Le défi (b) est le contre-argument des plateformes au (a) : réglementer la relation avec leurs travailleurs affecterait leurs modèles économiques, mettant en danger des milliers d’emplois. Delivery Platforms Europe (au nom de Bolt, Deliveroo, Delivery Hero, Uber et Wolt) a financé une étude estimant que jusqu’à 250 000 coursiers en Europe pourraient être déplacés, si le modèle de travail flexible devait être abandonné.
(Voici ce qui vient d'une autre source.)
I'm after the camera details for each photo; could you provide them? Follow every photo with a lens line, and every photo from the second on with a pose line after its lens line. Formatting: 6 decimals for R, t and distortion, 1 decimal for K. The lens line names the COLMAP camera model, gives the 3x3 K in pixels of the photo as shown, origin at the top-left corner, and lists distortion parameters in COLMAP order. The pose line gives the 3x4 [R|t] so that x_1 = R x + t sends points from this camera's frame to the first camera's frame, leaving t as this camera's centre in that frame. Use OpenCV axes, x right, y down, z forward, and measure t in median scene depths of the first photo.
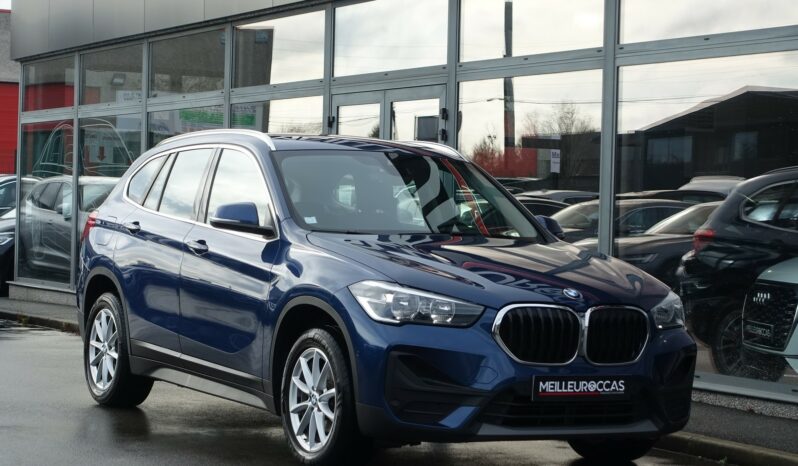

Pourtant, ces arguments semblent exagérés. L’étude Delivery Platforms Europe souffre de deux erreurs : d’abord, elle est spéculative. De nombreux employés de plateforme, répondant à une enquête de l’étude, ont déclaré qu’ils ne souhaiteraient pas de restrictions sur leurs heures de travail, car ils apprécient la flexibilité. Mais l’initiative de la Commission en elle-même n’impose pas une réduction de la flexibilité. Il conclut simplement que la relation plateforme-travailleur est souvent déjà suffisamment structurée pour être formellement reconnue comme une relation entre un employeur et un employé. En d’autres termes : les plateformes ne seraient pas obligées de changer leurs modèles économiques, mais plutôt de fournir les avantages et la protection auxquels les employés ont droit.
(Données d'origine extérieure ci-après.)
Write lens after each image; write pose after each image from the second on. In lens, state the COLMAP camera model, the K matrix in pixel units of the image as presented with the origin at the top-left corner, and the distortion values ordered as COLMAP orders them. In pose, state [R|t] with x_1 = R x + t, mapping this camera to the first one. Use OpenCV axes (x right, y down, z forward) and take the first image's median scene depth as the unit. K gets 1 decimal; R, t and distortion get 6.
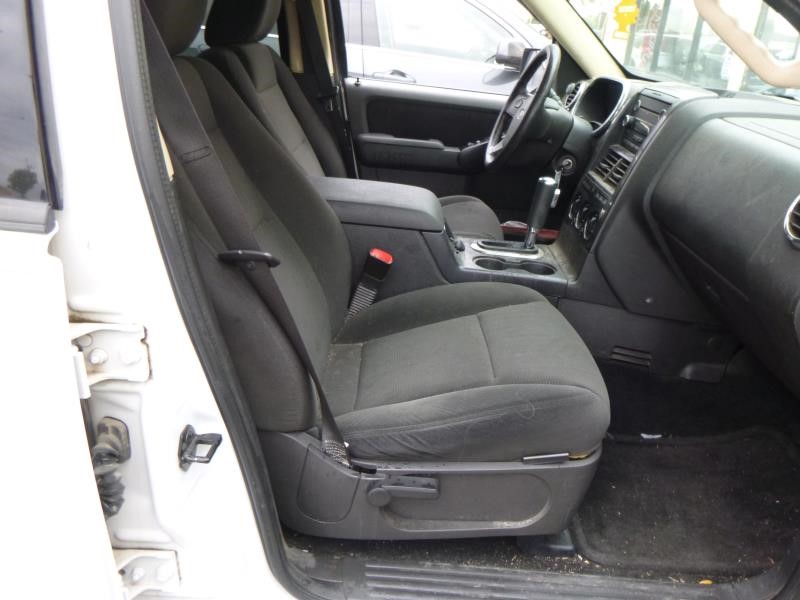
lens RADIAL K [[573.2, 0, 400.0], [0, 573.2, 300.0], [0, 0, 1]] dist [-0.038195, -0.003592]
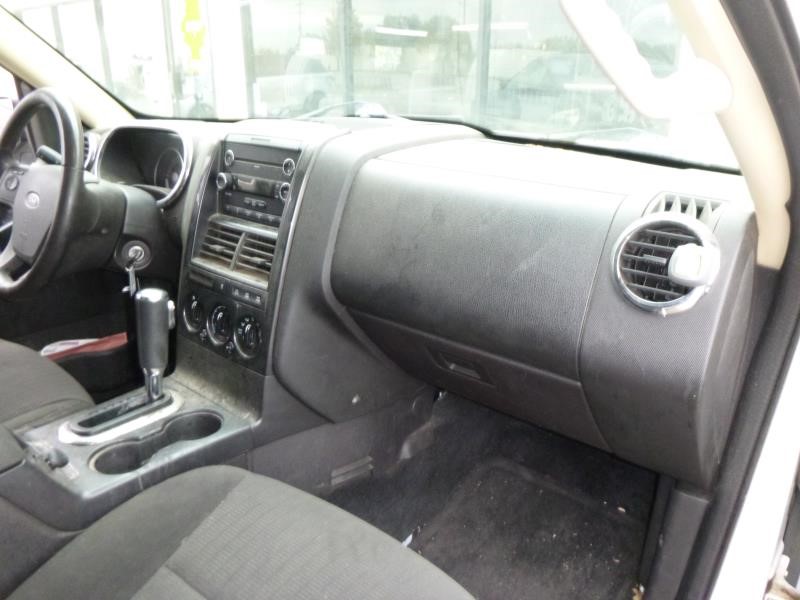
lens RADIAL K [[605.0, 0, 400.0], [0, 605.0, 300.0], [0, 0, 1]] dist [-0.002605, 0.000443]
pose [[0.619546, -0.339333, 0.707825, -0.051746], [0.377918, 0.919290, 0.109926, -0.178797], [-0.687998, 0.199396, 0.697782, 0.347673]]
Le deuxième sophisme est que cette perspective néglige la possibilité que de nouveaux modèles économiques émergent, qui soient également viables et efficaces tout en protégeant les droits des travailleurs. La plateforme suédoise Yepstr, par exemple, emploie l’ensemble de ses 5 500 salariés sous contrat à durée déterminée. D’autres pourraient faire de même, ou des start-up pourraient développer des solutions qui ne sont pas encore apparentes.

Mais maintenir la viabilité des modèles commerciaux des plateformes aiderait à relever le défi (c) : sans action de l’UE, les plateformes sont confrontées à un cadre dispersé de règles et de décisions de justice, qui entravent considérablement leur capacité à se développer au sein du marché unique. Cela a tendance à pénaliser les nouveaux entrants et les plateformes plus petites, renforçant les positions de marché des acteurs historiques. Les pays peuvent ainsi voir une valeur sociale et économique dans l’action au niveau de l’UE : protéger les travailleurs et améliorer le fonctionnement des marchés de plateformes (le 29 novembre, l’Allemagne, l’Italie, l’Espagne, la Belgique et le Portugal ont encouragé la Commission à « interdire le faux travail indépendant sur les plateformes« ).
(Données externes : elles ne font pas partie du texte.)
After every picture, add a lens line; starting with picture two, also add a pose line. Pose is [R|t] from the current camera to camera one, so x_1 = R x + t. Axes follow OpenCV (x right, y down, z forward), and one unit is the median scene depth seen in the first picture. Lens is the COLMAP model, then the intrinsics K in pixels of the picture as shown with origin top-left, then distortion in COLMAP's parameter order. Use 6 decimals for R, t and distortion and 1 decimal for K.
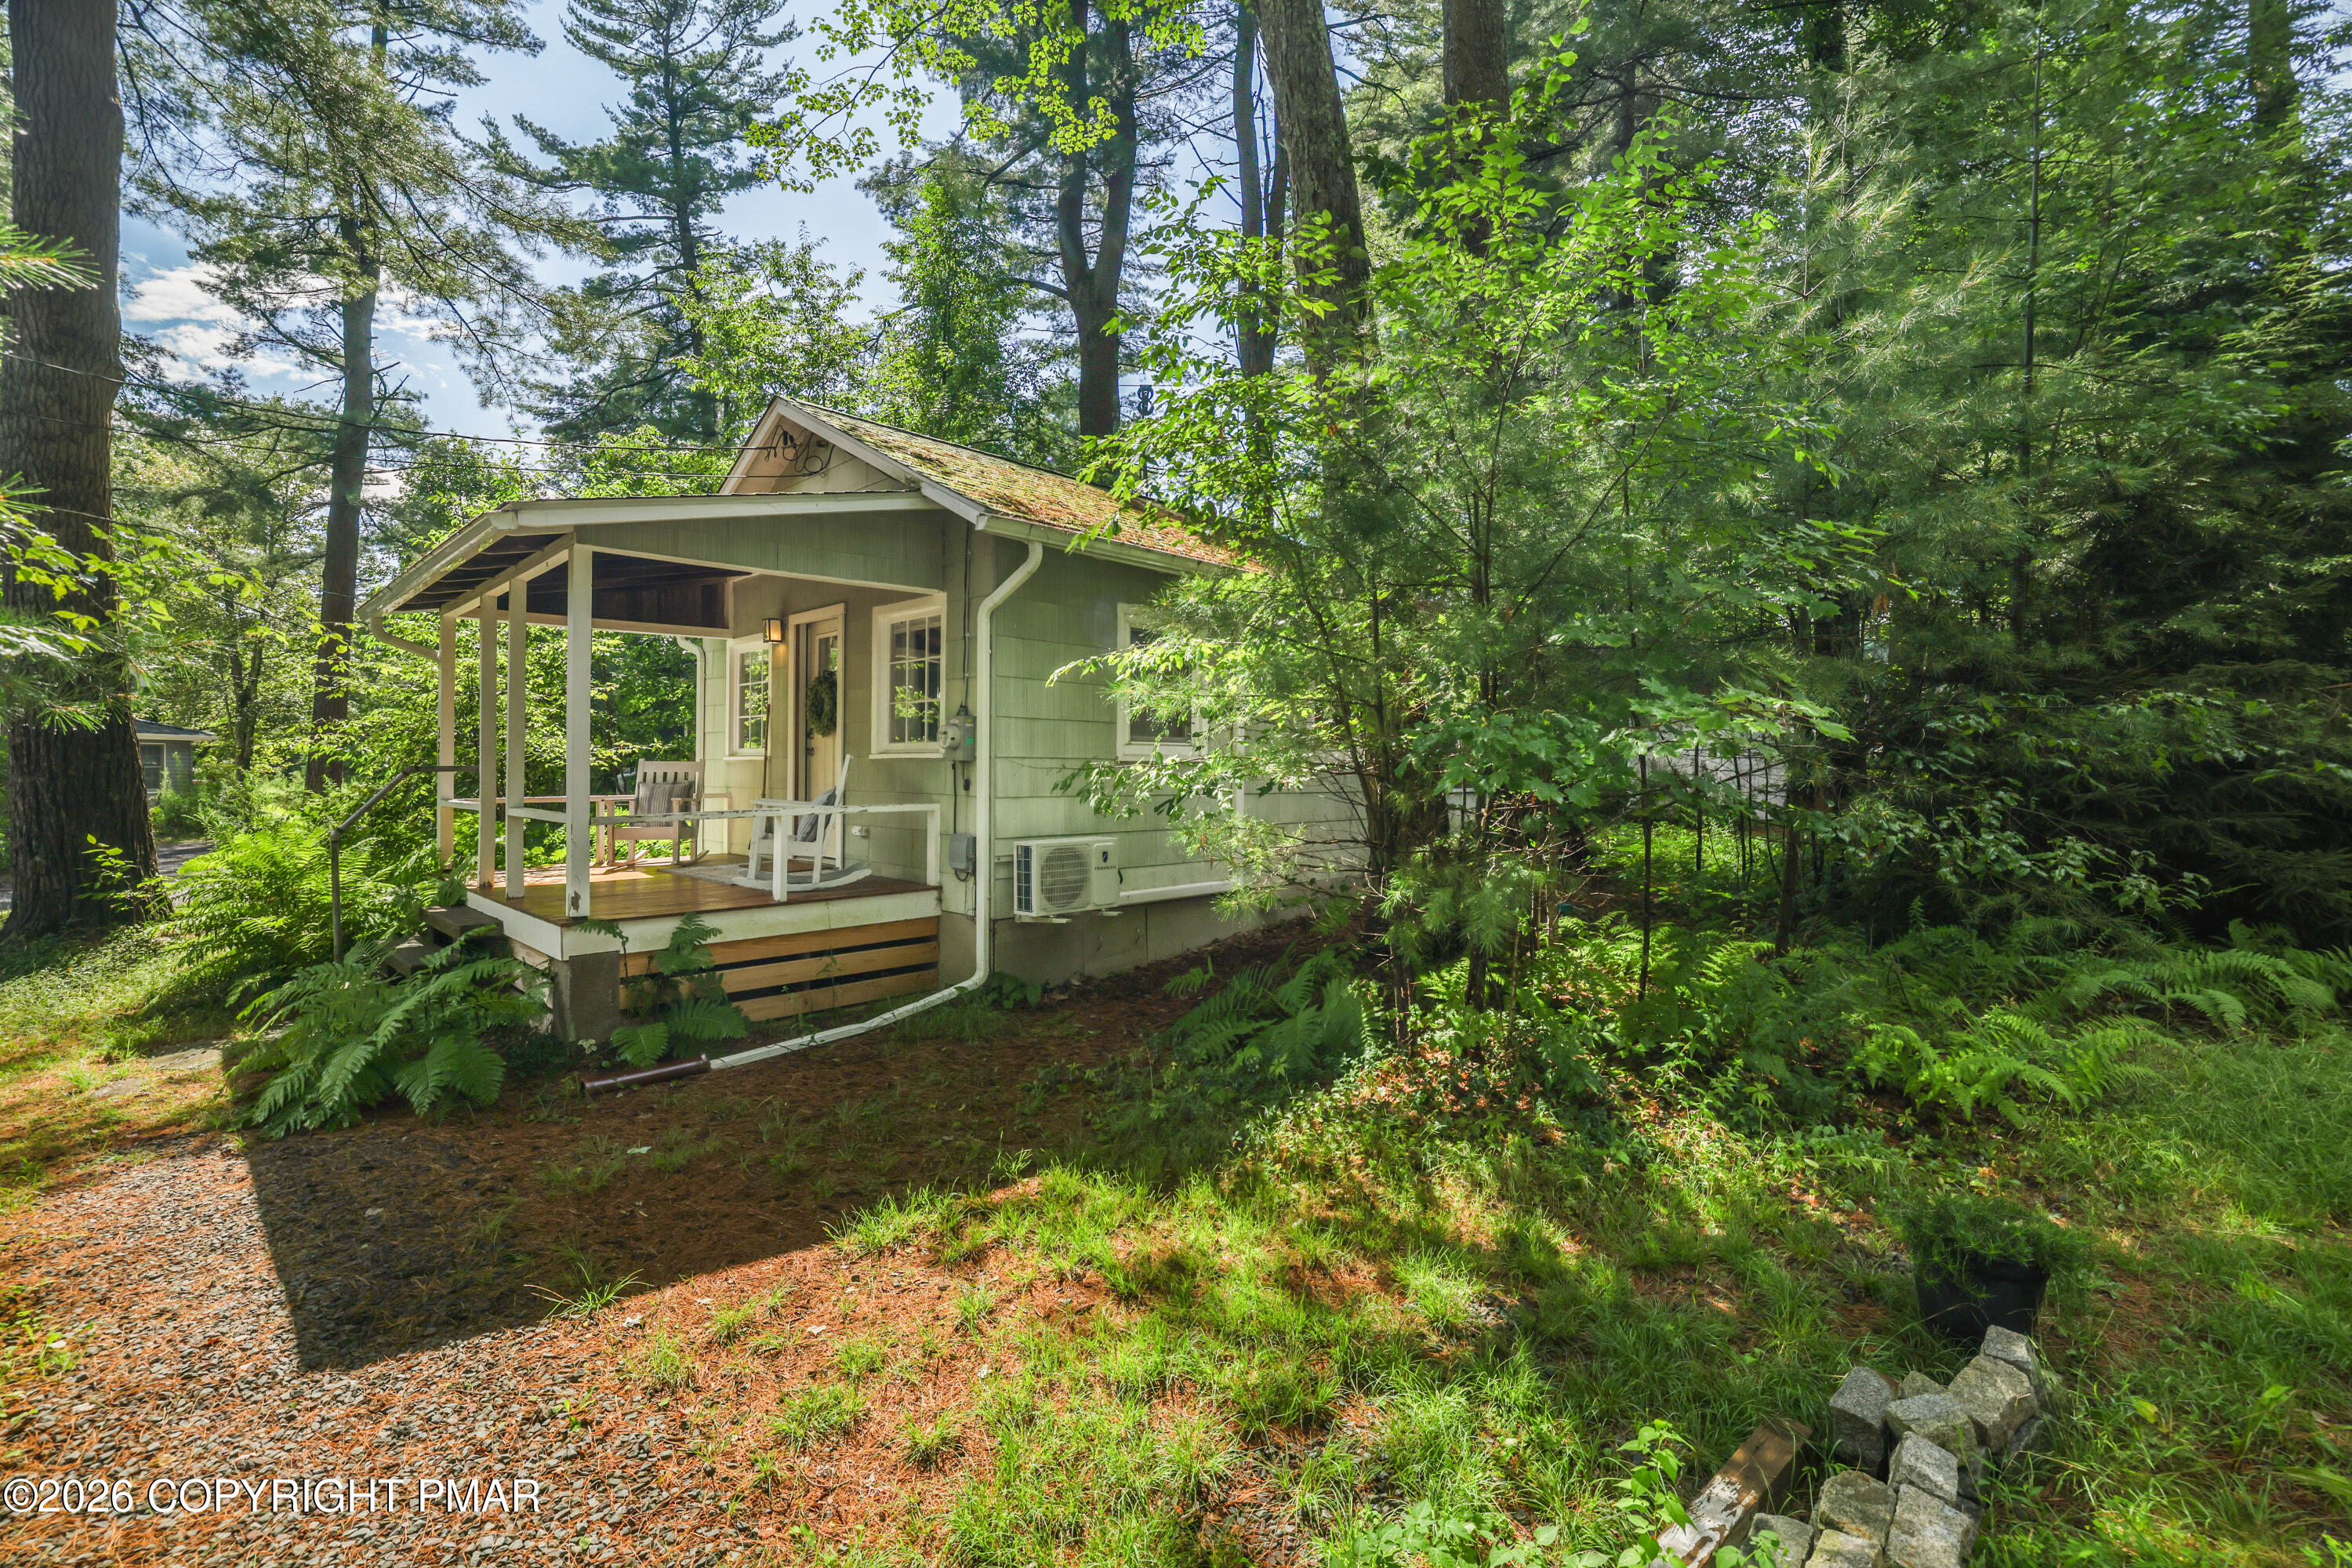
lens RADIAL K [[984.4, 0, 1171.0], [0, 984.4, 760.9], [0, 0, 1]] dist [-0.038745, 0.009073]
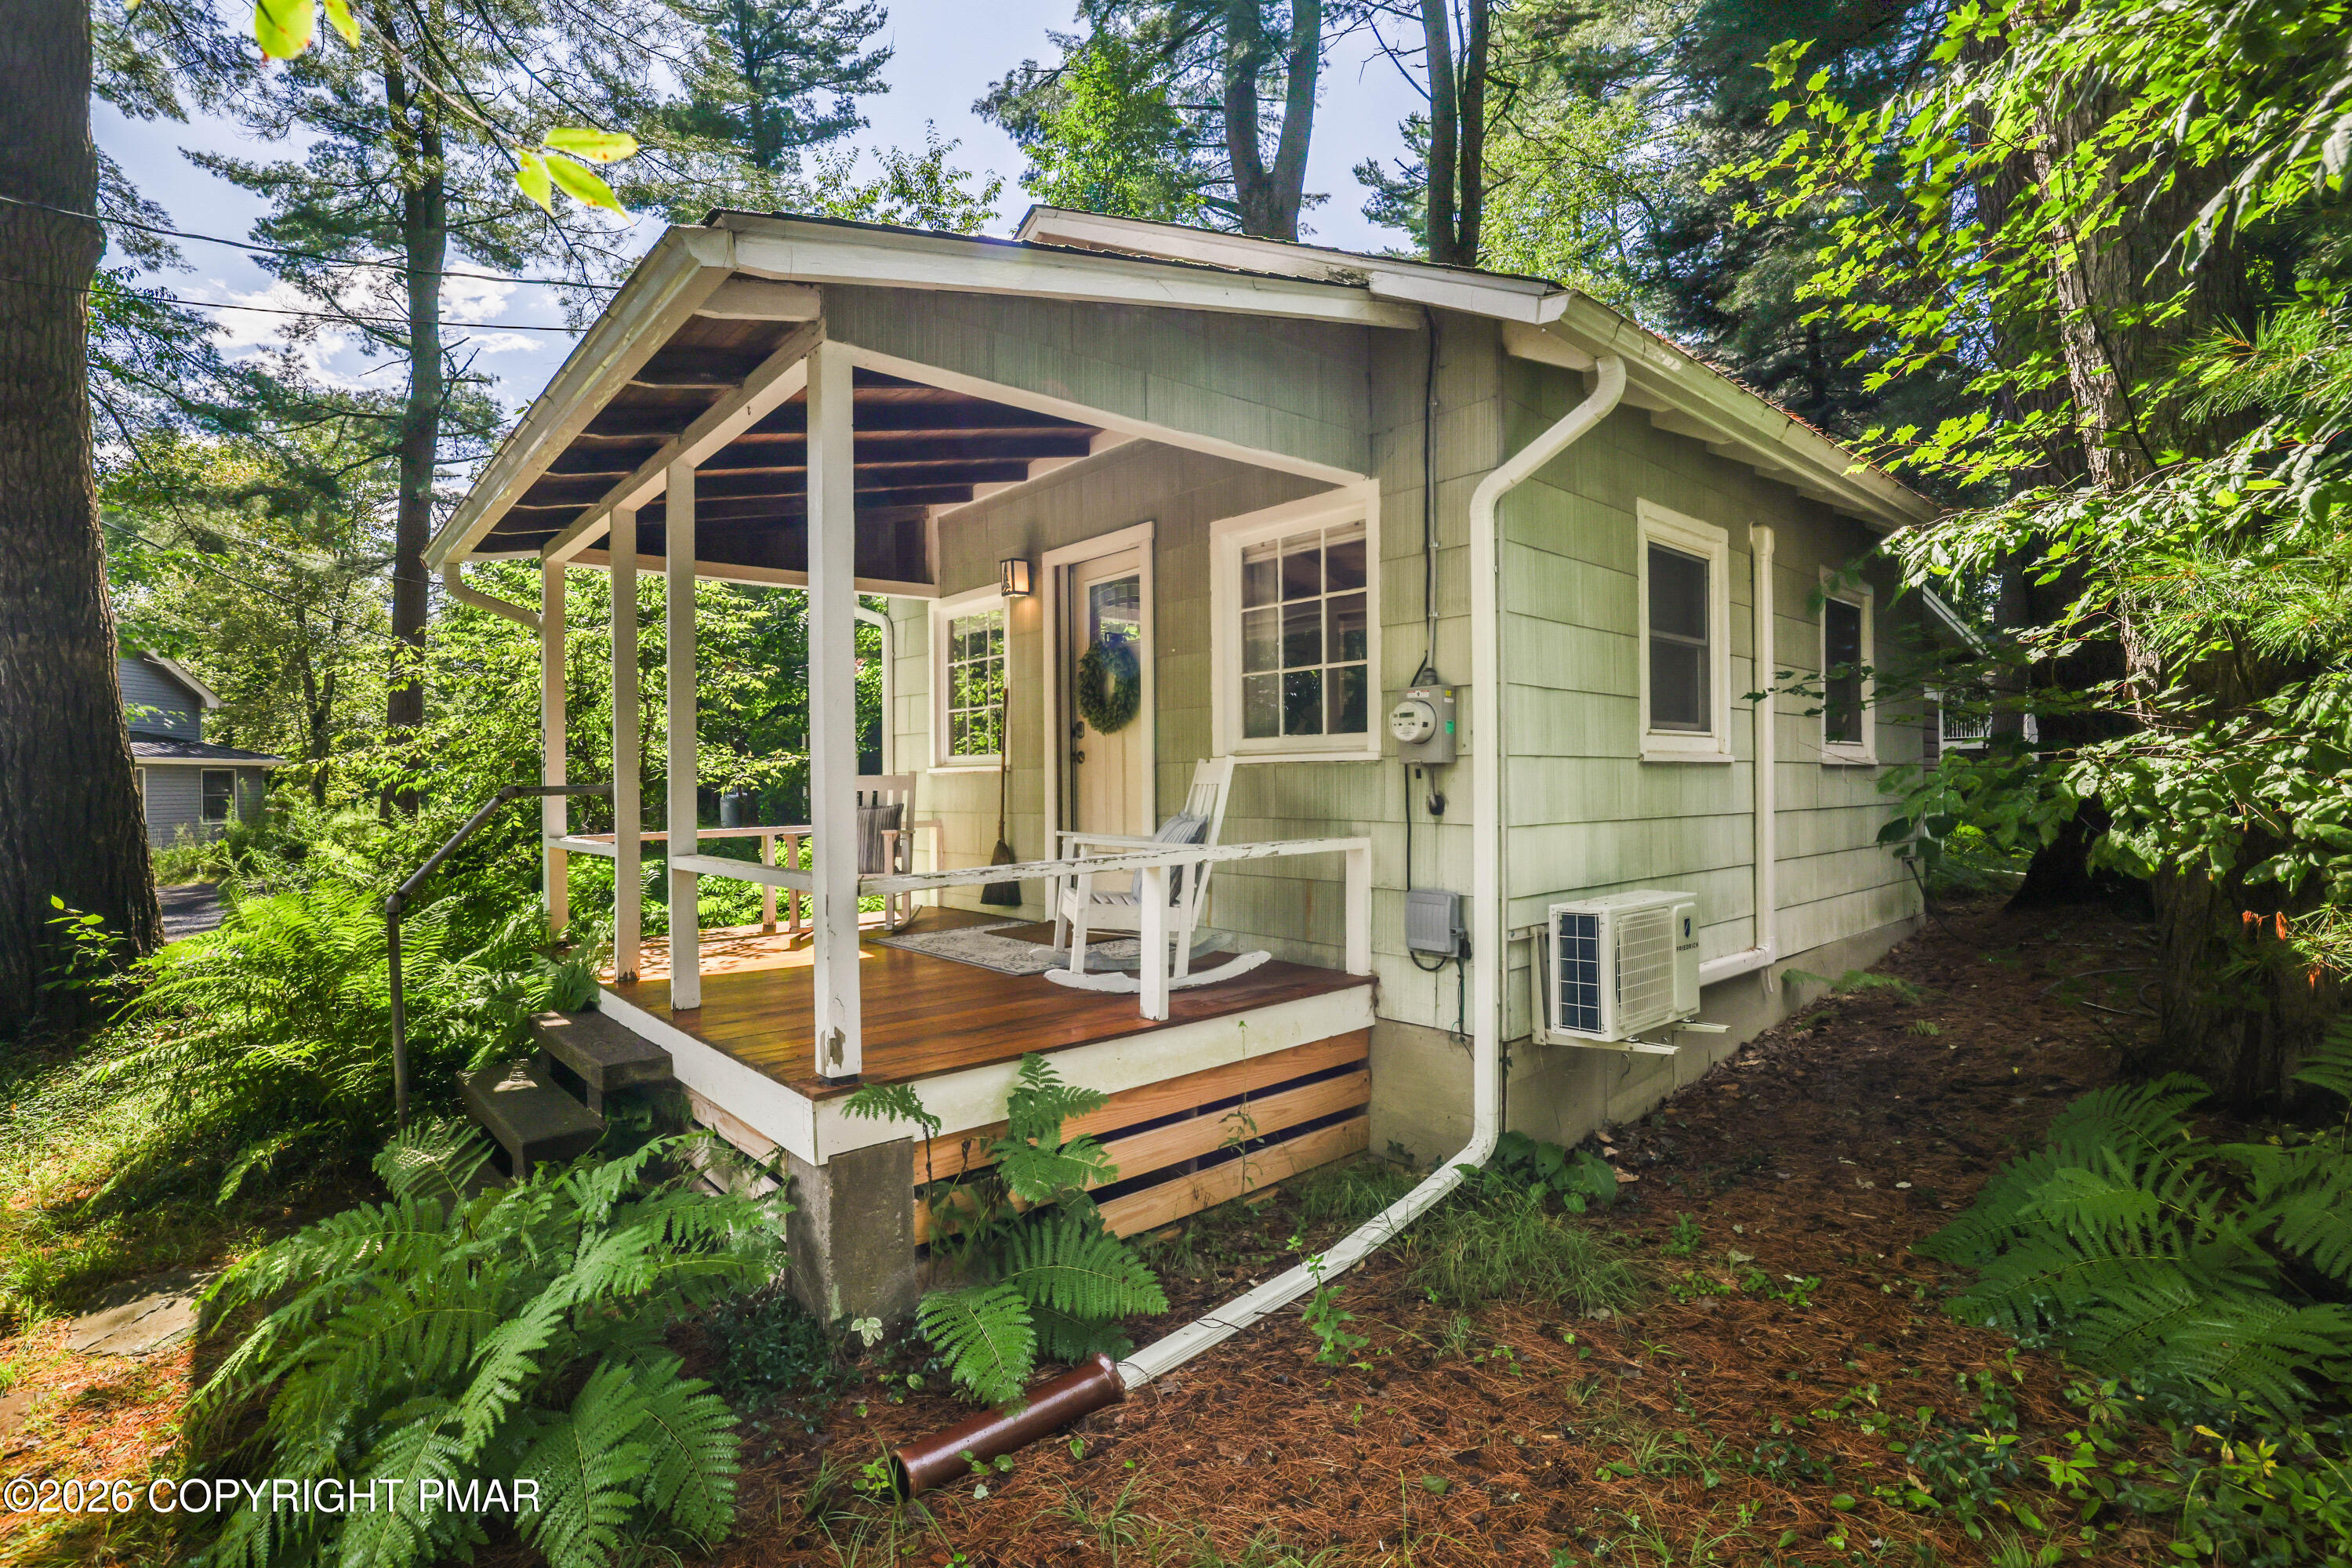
lens RADIAL K [[1043.7, 0, 1164.8], [0, 1043.7, 782.7], [0, 0, 1]] dist [-0.044176, 0.016268]
pose [[0.996392, -0.014729, -0.083588, -0.273457], [0.015449, 0.999849, 0.007970, 0.003521], [0.083458, -0.009232, 0.996469, 0.329172]]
Certes, les décideurs politiques de l’UE ont encore beaucoup à faire. Les limitations réglementaires à la représentation collective devraient être abordées. Les mesures destinées à éviter la surveillance ou la manipulation algorithmique ont des chevauchements importants avec d’autres processus législatifs en cours, tels que la loi sur les marchés numériques et la loi sur l’intelligence artificielle. Ces initiatives devront donc être ajustées pour être compatibles et complémentaires dans un cadre réglementaire organique. Une application efficace sera difficile, étant donné la complexité et la nouveauté des problèmes abordés. Pourtant, l’approbation et la mise en œuvre du plan de la Commission en vaudront la peine : une économie numérisée doit également être inclusive.

Citation recommandée :

Mariniello, M. (2021) ‘Une Union européenne inclusive doit renforcer les droits des travailleurs des concerts’, Blogue Bruegel, 7 décembre

Ce blog a été produit dans le cadre du projet « L’avenir du travail et la croissance inclusive en Europe », avec le soutien financier du Centre Mastercard pour la croissance inclusive.